To hone warfare entry and exit techniques, the team practices on nearby “Yodaville,” a built combat town utilized when training with live-fire exercises. Whether the team is employing the latest laser technology, fire power from strategically timed gunship runs, or the impressive, heavy-lifting CH-53 helicopter to load in personnel and equipment, these Marines must quickly assess a given situation, advance, and strike. Jets and attack helicopters support ground troops with absolute precision; these aircraft will save lives in real combat situations.
Over the Yuma area, Marines also learn the modern equivalent of jousting—mid-air refueling. In daring footage, viewers watch through the tanker’s cockpit as “drogues,” or hoses fitted with baskets, trail behind the tanker, and the CH-53 pilots guide a probe into the basket. “It’s not easy to film refueling, because you’re hanging off the backend of a ramp of a C-130 military transport or a CH-53 ‘copter,” Brad Ohlund, the film’s Director of Photography, says. “We also took a couple of hand-held shots in the CH-53’s cockpit. We were bouncing around and the windshield was dirty, but that’s the real experience.”

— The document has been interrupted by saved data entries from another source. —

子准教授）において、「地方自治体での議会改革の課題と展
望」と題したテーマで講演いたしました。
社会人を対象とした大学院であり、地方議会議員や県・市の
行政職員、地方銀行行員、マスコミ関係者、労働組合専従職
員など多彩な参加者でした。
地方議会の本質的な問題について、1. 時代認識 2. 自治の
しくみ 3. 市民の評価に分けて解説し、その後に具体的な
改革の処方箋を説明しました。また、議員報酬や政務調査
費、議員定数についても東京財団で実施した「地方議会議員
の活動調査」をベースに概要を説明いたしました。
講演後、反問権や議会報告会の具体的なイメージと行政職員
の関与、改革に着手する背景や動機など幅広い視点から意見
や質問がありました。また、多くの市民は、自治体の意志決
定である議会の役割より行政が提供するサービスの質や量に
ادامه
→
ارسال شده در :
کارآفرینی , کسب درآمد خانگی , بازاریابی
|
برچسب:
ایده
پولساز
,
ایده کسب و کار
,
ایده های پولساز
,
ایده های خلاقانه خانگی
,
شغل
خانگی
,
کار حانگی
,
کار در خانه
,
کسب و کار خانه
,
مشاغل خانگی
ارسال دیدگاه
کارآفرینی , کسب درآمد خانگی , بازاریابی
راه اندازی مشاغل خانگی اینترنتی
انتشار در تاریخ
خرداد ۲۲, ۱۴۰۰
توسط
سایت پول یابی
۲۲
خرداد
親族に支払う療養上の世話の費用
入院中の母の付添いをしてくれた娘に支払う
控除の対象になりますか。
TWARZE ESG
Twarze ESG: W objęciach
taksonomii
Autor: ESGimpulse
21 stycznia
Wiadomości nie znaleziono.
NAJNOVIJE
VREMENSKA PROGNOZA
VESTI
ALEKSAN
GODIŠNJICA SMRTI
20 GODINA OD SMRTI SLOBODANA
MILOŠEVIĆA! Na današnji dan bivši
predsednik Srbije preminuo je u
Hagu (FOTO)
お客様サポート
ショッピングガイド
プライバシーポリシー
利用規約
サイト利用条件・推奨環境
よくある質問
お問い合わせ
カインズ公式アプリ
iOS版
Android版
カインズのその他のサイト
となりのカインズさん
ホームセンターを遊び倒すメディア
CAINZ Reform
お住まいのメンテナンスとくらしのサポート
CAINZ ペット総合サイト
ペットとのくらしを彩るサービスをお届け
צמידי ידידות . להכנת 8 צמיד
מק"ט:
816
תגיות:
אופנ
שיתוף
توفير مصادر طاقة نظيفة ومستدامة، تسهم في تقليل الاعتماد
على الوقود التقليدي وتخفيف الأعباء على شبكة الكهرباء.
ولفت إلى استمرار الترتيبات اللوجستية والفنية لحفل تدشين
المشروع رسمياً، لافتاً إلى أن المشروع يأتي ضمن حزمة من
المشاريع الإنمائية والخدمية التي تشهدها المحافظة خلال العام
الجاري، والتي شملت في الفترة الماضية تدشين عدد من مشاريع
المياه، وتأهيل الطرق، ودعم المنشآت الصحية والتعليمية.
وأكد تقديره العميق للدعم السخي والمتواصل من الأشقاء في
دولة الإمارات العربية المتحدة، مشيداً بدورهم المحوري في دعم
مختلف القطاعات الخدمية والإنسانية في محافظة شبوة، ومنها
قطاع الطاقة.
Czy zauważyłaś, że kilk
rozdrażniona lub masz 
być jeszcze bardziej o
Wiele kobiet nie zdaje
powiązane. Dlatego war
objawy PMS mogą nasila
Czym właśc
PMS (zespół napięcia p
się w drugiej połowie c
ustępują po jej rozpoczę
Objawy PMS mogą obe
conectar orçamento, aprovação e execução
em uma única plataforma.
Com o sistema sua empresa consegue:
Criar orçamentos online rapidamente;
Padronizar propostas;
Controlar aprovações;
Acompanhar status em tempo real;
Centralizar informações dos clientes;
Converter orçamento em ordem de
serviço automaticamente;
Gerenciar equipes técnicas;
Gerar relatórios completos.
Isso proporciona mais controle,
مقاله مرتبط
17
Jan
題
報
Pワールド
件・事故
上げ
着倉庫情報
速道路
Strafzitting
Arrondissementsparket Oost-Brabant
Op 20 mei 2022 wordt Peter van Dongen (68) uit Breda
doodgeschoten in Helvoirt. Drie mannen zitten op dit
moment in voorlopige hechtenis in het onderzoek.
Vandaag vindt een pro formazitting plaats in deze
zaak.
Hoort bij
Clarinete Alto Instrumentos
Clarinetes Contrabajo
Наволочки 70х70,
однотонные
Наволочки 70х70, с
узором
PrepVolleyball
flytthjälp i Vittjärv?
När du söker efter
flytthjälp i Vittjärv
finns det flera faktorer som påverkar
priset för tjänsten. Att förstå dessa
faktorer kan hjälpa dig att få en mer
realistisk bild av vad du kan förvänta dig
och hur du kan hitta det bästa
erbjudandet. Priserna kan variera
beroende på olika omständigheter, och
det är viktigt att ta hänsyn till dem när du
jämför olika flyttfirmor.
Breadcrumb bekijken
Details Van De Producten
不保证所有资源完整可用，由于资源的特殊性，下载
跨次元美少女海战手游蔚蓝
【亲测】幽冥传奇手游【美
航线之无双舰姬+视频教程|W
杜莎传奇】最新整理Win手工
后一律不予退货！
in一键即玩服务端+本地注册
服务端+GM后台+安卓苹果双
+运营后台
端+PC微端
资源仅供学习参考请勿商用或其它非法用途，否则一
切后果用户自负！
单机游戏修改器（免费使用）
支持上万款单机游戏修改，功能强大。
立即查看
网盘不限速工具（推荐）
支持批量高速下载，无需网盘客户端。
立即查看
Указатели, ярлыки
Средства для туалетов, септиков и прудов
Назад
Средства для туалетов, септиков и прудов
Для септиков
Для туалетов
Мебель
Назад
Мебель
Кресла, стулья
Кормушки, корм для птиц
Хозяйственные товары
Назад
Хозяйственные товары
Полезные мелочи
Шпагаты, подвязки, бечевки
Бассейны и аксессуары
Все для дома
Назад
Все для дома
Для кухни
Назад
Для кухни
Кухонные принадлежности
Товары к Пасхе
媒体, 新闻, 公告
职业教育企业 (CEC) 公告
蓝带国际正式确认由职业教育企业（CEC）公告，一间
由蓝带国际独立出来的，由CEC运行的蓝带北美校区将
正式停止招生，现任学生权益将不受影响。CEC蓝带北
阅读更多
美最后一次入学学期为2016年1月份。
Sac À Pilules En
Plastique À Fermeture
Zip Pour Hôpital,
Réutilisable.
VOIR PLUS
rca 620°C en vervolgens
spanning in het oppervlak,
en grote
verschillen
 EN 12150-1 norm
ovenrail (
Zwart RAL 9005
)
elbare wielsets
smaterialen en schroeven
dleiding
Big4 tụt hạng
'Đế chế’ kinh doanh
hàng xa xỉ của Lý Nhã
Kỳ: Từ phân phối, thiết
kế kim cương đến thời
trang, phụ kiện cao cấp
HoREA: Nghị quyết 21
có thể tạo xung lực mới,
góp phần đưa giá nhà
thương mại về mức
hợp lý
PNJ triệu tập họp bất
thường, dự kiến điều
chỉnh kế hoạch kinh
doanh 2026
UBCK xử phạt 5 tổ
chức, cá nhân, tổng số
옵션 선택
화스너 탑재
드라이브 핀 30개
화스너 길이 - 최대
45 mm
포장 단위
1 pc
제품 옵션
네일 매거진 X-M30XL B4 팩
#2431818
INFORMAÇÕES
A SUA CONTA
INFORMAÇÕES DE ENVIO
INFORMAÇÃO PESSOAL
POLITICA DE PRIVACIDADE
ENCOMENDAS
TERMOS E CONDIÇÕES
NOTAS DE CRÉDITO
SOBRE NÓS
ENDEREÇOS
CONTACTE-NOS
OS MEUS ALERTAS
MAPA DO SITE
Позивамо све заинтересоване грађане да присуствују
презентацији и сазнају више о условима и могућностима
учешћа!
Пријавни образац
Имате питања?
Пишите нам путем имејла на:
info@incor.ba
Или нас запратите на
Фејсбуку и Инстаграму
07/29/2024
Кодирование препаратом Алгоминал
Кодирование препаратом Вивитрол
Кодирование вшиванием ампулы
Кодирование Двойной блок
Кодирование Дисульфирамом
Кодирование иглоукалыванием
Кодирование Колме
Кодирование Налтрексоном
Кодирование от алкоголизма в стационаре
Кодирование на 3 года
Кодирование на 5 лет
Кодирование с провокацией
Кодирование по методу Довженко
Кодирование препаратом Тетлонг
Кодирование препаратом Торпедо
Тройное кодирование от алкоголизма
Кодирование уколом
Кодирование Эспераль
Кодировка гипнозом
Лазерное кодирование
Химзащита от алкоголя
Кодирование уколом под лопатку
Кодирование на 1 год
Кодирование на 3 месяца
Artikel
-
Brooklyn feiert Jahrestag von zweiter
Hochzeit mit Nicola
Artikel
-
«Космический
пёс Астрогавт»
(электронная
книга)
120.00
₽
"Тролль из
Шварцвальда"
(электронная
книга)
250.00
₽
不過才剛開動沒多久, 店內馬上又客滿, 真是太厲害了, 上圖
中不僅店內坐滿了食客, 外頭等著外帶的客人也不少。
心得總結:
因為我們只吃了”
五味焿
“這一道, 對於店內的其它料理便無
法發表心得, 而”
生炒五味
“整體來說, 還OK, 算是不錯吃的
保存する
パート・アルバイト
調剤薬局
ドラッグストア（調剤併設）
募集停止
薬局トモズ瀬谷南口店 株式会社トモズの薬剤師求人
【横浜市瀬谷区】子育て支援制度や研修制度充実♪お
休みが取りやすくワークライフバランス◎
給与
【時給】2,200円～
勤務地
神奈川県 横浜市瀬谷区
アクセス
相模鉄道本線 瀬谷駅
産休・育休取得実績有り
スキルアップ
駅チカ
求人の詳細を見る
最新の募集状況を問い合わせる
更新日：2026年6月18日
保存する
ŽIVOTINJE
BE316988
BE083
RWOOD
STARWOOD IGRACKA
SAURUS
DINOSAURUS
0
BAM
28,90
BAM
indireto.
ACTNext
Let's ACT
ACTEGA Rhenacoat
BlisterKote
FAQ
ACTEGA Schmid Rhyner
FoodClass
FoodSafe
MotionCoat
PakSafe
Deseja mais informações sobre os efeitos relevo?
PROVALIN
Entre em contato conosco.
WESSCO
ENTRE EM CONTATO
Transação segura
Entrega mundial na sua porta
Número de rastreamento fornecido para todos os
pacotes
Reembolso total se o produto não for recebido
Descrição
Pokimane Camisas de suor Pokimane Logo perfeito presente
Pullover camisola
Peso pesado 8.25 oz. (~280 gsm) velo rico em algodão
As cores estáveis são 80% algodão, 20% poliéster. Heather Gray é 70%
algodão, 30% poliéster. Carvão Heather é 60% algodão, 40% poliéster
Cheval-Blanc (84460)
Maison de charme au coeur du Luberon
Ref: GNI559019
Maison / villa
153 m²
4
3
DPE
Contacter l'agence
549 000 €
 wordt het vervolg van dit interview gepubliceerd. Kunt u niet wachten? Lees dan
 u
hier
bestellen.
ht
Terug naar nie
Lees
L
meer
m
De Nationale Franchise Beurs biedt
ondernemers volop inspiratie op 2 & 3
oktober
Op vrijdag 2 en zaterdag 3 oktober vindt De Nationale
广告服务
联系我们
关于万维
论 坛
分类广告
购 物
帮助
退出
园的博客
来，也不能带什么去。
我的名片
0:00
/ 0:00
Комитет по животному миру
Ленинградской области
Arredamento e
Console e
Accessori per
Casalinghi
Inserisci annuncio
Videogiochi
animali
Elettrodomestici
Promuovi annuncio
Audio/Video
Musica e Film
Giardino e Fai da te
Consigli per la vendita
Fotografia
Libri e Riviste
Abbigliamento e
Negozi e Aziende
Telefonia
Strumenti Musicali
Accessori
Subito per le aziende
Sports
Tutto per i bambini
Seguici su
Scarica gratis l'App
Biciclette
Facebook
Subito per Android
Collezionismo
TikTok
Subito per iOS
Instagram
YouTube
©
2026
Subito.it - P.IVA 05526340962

When in combat situations, “getting in” isn’t the only requirement. Getting out is equally as important. Because hundreds of Marines have drowned when their helicopters were submerged, all of today’s Marines learn how to escape a downed helicopter. The “Dunker,” a capsule built to the scale of the inside of a helicopter, rotates violently underwater in the Helo Dunker training pool. Each Marine trains in it three times—the last time while blindfolded. One Marine says it was the scariest experience in all his training.